The mailer includes a petition for as many as 14 people to sign, along with a prepaid return envelope.
A campaign spokesman said they have collected about 500,000 signatures so far, including those gathered in person and via the mail campaign. This is the second attempt to recall Gascón; the first attempt failed last year.
Recall proponents have until July 6 to collect signatures in order to get on the November general election ballot.
Only two recall efforts across the country needed more signatures — both against Governor Gavin Newsom.
In much-smaller San Francisco, the recall of DA Chesa Boudin qualified for the June 7 primary with 51,325 signatures of registered voters. His opponents there also used a direct mail effort to boost their campaign.
Like Boudin, Gascón has sought more lenient sentences for people who break the law and has not prosecuted some lower-level crimes. The recall campaign says those policies have contributed to an increase in crime — though there is no empirical evidence to support that.
(Gascon’s agenda suffered a setback on June 2 when an appellate court partially upheld a preliminary injunction against some of the DA’s policies, including one that prohibited his prosecutors in some cases from seeking longer prison sentences under the state’s three strikes law.)
“Since the day that George Gascón was elected, he has been at war with common sense, crime victims, and true justice,” Desiree Andrade states in a letter being mailed with the petitions. She is angry Gascón won’t seek life without the possibility of parole or the death penalty for her son’s alleged killers.

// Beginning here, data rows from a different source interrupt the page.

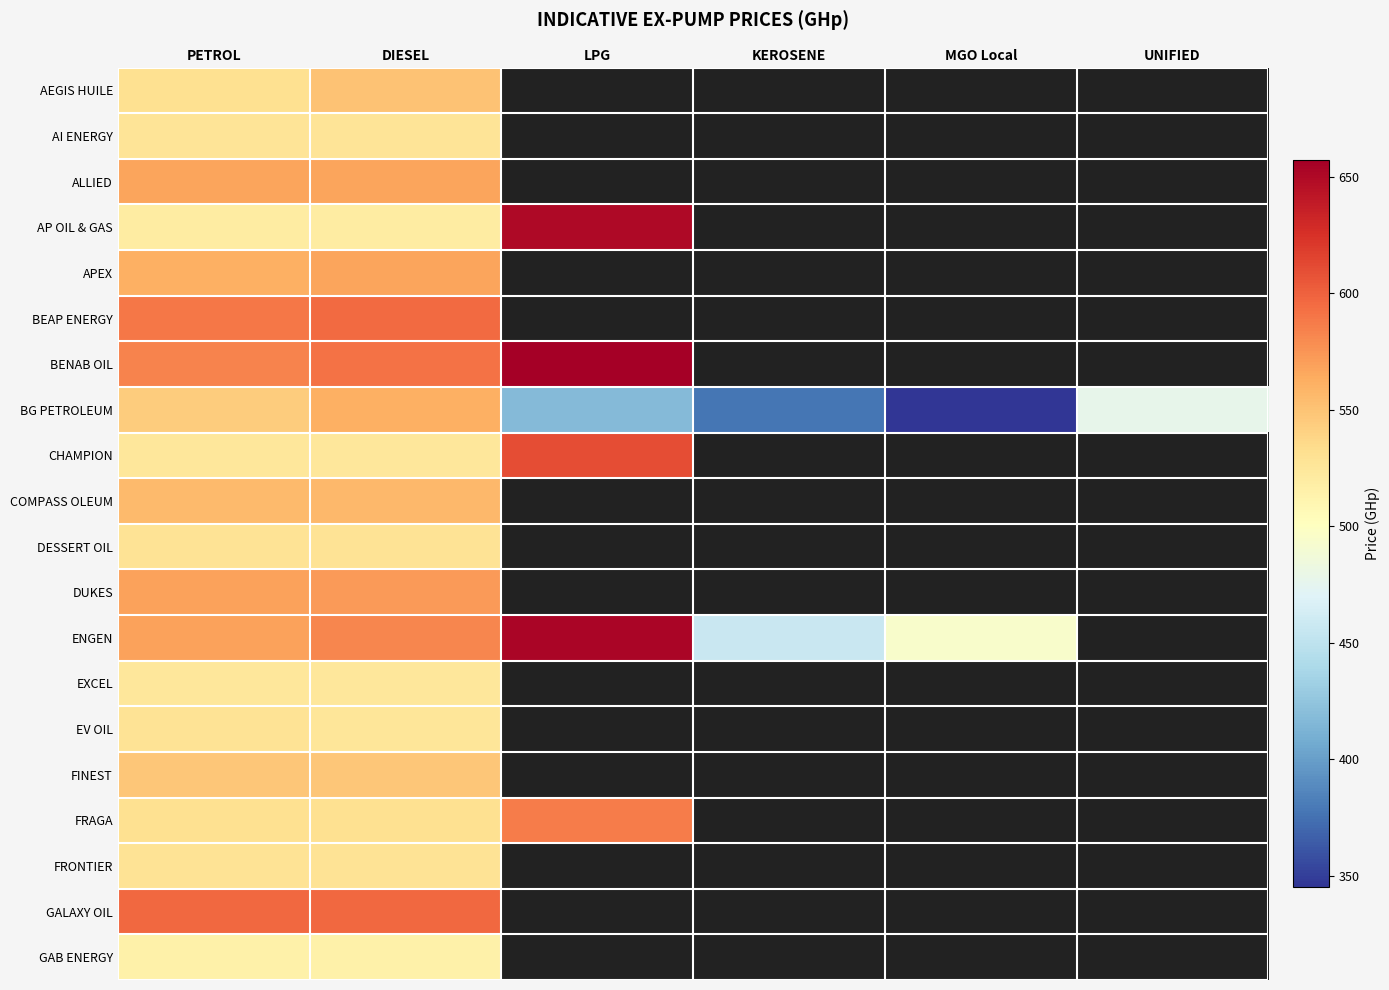

What is the minimum value for ALLIED?

567.0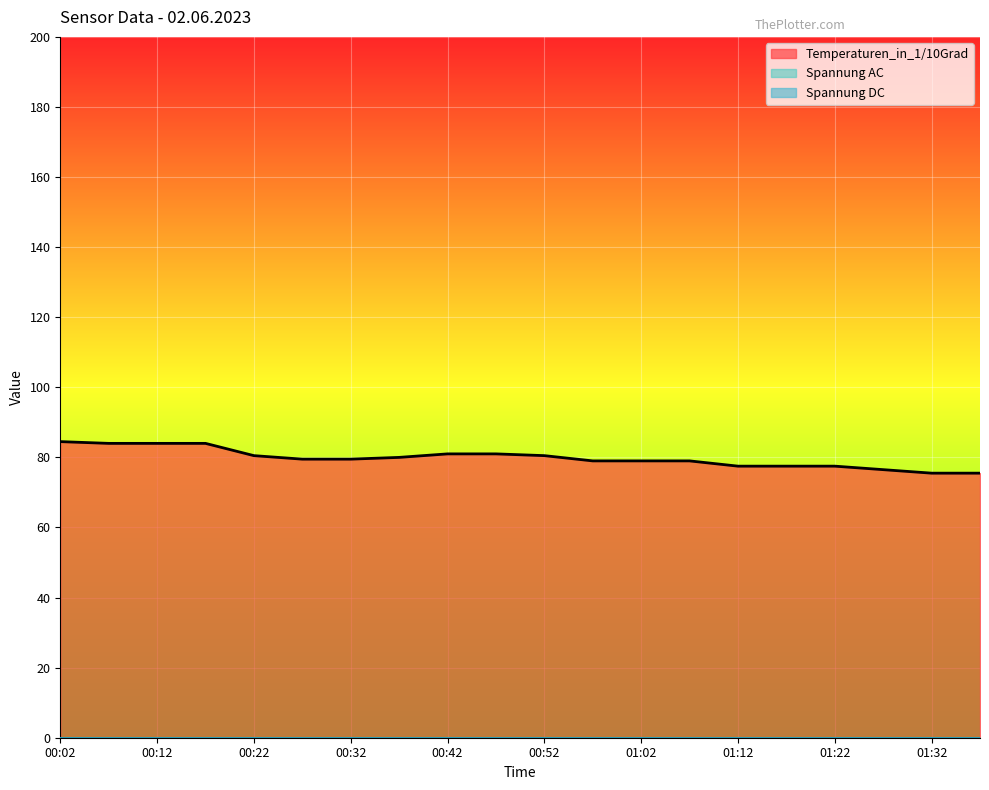

What is the minimum value for Temperaturen_in_1/10Grad?

75.5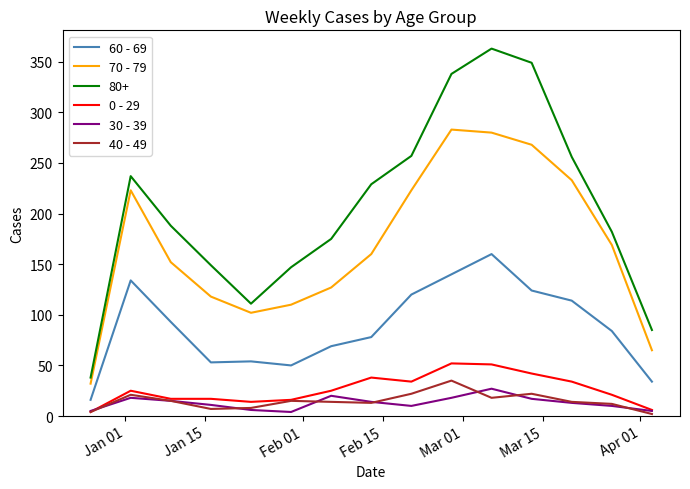

True or false: 0 - 29 and 80+ cross at least once.

False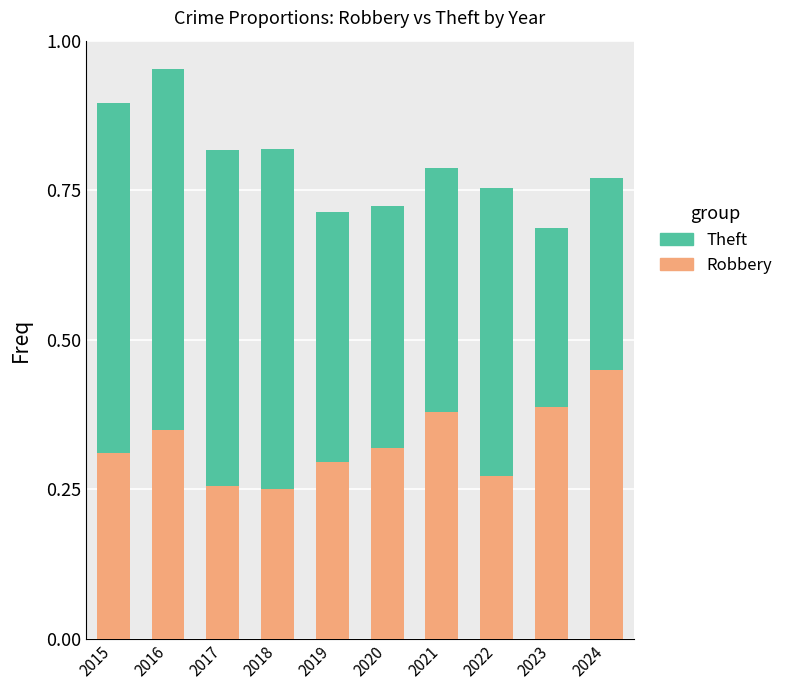

Which category has the highest value in the Robbery series?

2024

Andrade is a co-chair of the recall organizing committee.
Gascón has said the campaign is a right-wing effort to undermine his attempts to reduce mass incarceration and racial disparities in the justice system.
“The move seems desperate,” said Jamarah Haynor, a spokesperson for the campaign against the recall. “They are throwing every single dollar at this to try to cut through the noise during a very busy primary season.”